The root problem is often a lack of competent-person oversight. Scaffolds set up by untrained workers—then modified throughout the job—quickly drift out of compliance. A dedicated scaffold lead and a disciplined inspection routine dramatically reduce these violations.
5. Respiratory Protection (1910.134)
Respiratory issues routinely rank high due to failures in medical evaluations, fit-testing, and maintaining a written respiratory protection program. The rise of silica-related enforcement continues to drive this category upward.
In many workplaces, respirators are handed out as a quick fix rather than part of an engineered exposure-control strategy. OSHA’s heavy emphasis on this standard reflects their broader effort to reduce long-latency occupational diseases like silicosis and lung cancer.
6. Control of Hazardous Energy (Lockout/Tagout) – 1910.147
Lockout/Tagout (LOTO) violations remain a stubborn problem across manufacturing, warehousing, food processing, and energy sectors. Inspectors commonly find missing machine-specific procedures, inadequate employee training, and reliance on informal “shop rules” instead of documented energy-control programs.
LOTO is not merely a compliance exercise—it is a life-preserving discipline. Machines can move, cycle, cut, crush, or release stored energy without warning. The recurring presence of this standard on the Top 10 underscores the need for robust program audits and clearer authorization procedures.
7. Powered Industrial Trucks (1910.178)
Forklift citations track closely to predictable issues: expired operator training, lack of refresher evaluations, poor maintenance documentation, and unsafe operation in tight or congested spaces.
Forklifts are deceptively dangerous. At low speeds they seem benign, but tip-overs, struck-by incidents, and pedestrian collisions remain common. A structured training program—and recurring hands-on evaluations—are essential to reducing these violations.
8. Fall Protection – Training Requirements (1926.503)
OSHA distinguishes between the failure to provide fall protection (1926.501) and the failure to train workers in its use (1926.503). The latter continues to rank high because employers often assume on-the-job exposure equals adequate training.
Quality fall-protection training should cover anchorage selection, harness fitment, energy-absorbing lanyards, self-retracting lifelines, rescue planning, and inspection criteria. When workers don’t understand these fundamentals, equipment becomes ineffective—sometimes fatally so.
9. Eye and Face Protection (1926.102)
Citations in this category typically arise in environments with flying particles, caustic splashes, and high-velocity debris—yet workers remain unprotected due to missing PPE, damaged lenses, or inadequate enforcement.
The deeper challenge is often cultural: if workers perceive eye protection as unnecessary for “a quick cut” or “just one grind,” injuries multiply. Supervisors must model consistent PPE expectations to close this gap.
10. Machine Guarding – General Requirements (1910.212)
Machine-guarding violations round out the Top 10, fueled by missing guards, bypassed interlocks, and homemade modifications that compromise original equipment design.

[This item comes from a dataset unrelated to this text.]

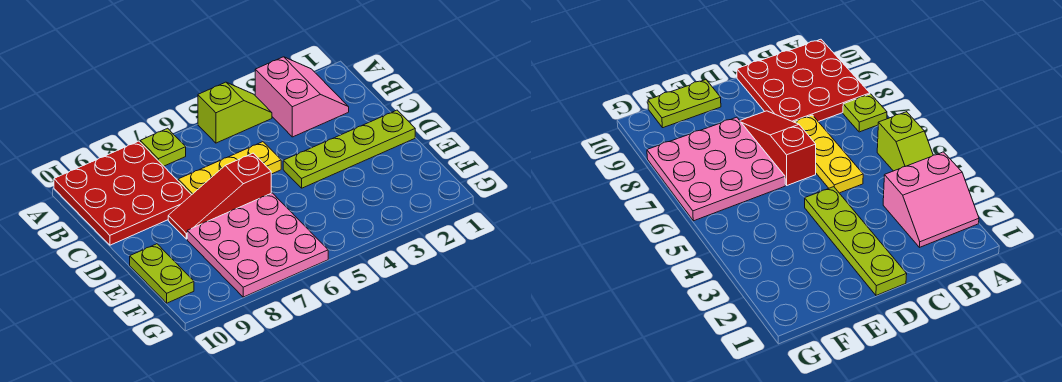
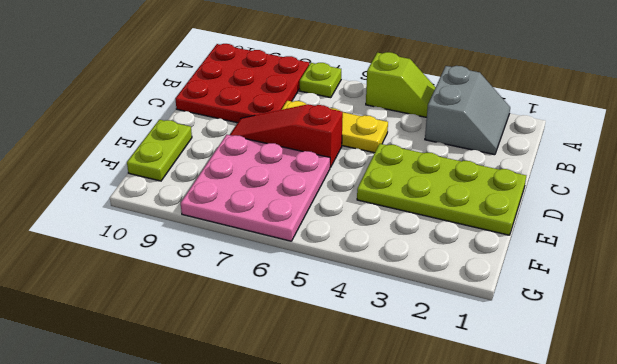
pink slope A2:B3 level 1 top 3 -> grey slope A2:B3 level 1 top 3
lime plate D1:D4 level 1 -> lime plate D1:E4 level 1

OSHA frequently notes that employers remove guards for maintenance or troubleshooting—then fail to reinstall them. A robust PM program and clear lockout practices dramatically cut down on these occurrences.
A Roadmap for 2025 and Beyond
OSHA’s Top 10 list does more than recount past mistakes—it points to the work ahead. The recurring themes are unmistakable: lack of documentation, inconsistent training, inadequate supervision, and failure to integrate safety into everyday operational decisions.
For safety leaders, the takeaway is clear. The most effective corrective actions are rarely high-tech or costly. They are rooted in fundamentals: engaged supervision, meaningful worker participation, and programs that reflect how work is truly performed—not how it appears on paper.